We note that in Sodowsky v. Sodowsky, 51 Okla. 689, 152 P. 390 (1915), the supreme court held that in order for a wife to recover the value of certain merchandise furnished to her as necessaries, in the absence of a promise of the husband to pay, it *774was necessary to allege and show that the husband had neglected to supply her with the articles necessary for her support. In Schiefer v. Wilson, 171 Okla. 119, 42 P.2d 263 (1935), the supreme court found the evidence sufficient to sustain recovery from the husband for medical attention, transportation and clothing furnished to his wife.
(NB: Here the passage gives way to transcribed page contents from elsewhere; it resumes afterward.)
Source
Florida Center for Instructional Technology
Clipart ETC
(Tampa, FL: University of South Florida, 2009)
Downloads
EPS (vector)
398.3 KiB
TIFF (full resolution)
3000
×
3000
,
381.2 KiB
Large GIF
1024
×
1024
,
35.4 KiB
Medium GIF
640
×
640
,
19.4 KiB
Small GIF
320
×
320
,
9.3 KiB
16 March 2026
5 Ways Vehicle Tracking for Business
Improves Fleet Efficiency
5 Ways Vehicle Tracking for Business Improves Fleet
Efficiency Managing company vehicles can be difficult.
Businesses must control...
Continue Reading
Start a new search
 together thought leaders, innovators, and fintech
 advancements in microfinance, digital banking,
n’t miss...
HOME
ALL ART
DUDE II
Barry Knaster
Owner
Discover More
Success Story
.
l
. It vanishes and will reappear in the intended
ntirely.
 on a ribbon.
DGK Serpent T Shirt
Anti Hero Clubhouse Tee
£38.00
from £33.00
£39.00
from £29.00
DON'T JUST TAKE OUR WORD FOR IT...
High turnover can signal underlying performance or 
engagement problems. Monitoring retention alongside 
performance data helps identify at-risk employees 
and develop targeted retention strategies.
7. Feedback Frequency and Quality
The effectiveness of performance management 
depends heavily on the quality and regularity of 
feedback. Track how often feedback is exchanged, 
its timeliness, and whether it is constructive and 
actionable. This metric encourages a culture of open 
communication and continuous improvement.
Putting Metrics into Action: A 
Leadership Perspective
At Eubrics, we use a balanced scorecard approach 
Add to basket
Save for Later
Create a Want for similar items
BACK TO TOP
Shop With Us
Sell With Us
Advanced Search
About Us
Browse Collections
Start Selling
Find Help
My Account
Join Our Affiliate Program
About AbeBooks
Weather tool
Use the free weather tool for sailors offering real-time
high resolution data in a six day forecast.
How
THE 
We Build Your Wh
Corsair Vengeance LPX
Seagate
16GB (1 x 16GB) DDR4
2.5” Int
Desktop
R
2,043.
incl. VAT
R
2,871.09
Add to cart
In that case, however, the plaintiff presented evidence showing that in a conversation where the costs of his wife’s medical expenses were discussed, the husband made the statement that he “ ‘wouldn’t spend another damn cent on her.’ ” Id. at 121, 42 P.2d at 264.

In the present matter, there is no evidence that Mr. Hernandez neglected or failed to “make adequate provision for the support of his wife” nor is there a showing of any need for him to provide the subject dental services for his wife. There is no evidence of any refusal to provide or of any request made for such provision. Moreover, the parties stipulated that Mr. Hernandez had not contracted to pay for the services rendered by Plaintiff, and there is no evidence or any circumstances indicating that Mrs. Hernandez attempted to act as her husband’s agent or that she represented herself as pledging her husband’s credit. See Anderson v. Neiman-Marcus Co., 185 Okla. 568, 95 P.2d 584 (1939). The stipulation of facts indicates that Mrs. Hernandez was acting on her own behalf when she contracted for the dental services with Plaintiff.

In the absence of the required proof, the trial court’s conclusion that Plaintiff was entitled to recover against Mr. Hernandez was erroneous. That portion of the order granting judgment against Alfanso Hernandez is accordingly reversed. The judgment in all other respects is affirmed.

BRIGHTMIRE, C.J., and MEANS, J. (sitting by designation), concur.

. Renumbered as § 209 of Title 43 by Laws 1989, c. 333, § 2, eff. Nov. 1, 1989.